The Daily Parker

Politics, Weather, Photography, and the Dog

Bankruptcy laws in the US

Whether the US bankruptcy code intended to create a new indentured class of university graduates, its prohibition on discharging student-loan debt has done so.

But the code really helps badly-run businesses, and not just at the criminal scale of Sears. The private-equity fund that owned a grocery store chain in Indiana has done very well under the code, while destroying the future of the chain's retirees:

The anger arises because although the sell-off allowed Sun Capital and its investors to recover their money and then some, the company entered bankruptcy leaving unpaid more than $80 million in debts to workers’ severance and pensions.

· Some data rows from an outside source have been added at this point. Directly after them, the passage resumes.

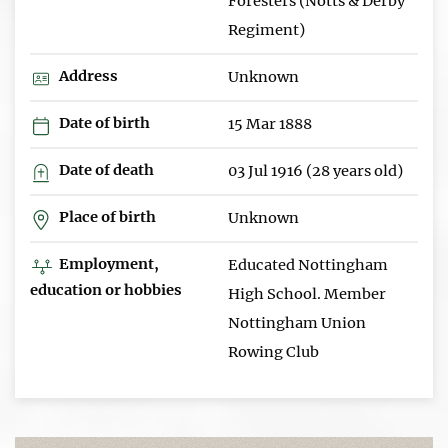
Foresters (Notts & Derby
Regiment)
Address
Unknown
Date of birth
15 Mar 1888
Date of death
03 Jul 1916 (28 years old)
Place of birth
Unknown
Employment,
Educated Nottingham
education or hobbies
High School. Member
Nottingham Union
Rowing Club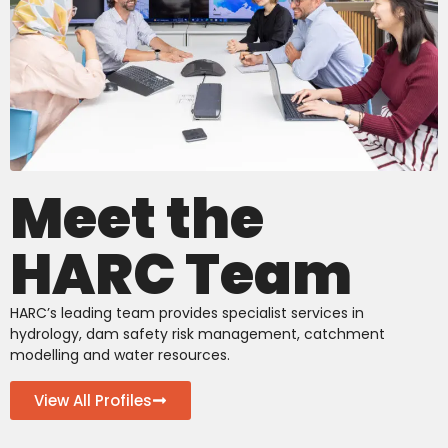
Meet the
HARC Team
HARC’s leading team provides specialist services in
hydrology, dam safety risk management, catchment
modelling and water resources.
View All Profiles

For Sun Capital, this process of buying companies, seeking profits and leaving pensions unpaid is a familiar one. Over the past 10 years, it has taken five companies into bankruptcy while leaving behind debts of about $280 million owed to employee pensions.

The unpaid pension debts mean that some retirees will get smaller checks. Much of the tab will be picked up by the government’s pension insurer, a federal agency facing its own budget shortfalls.

“They did everyone dirty,” said Kilby Baker, 70, a retired warehouse worker whose pension check was cut by about 25 percent after Marsh Supermarkets withdrew from the pension. “We all gave up wage increases so we could have a better pension. Then they just took it away from us.”

Truly, the law is a ass. It's also working as its Republican authors intended.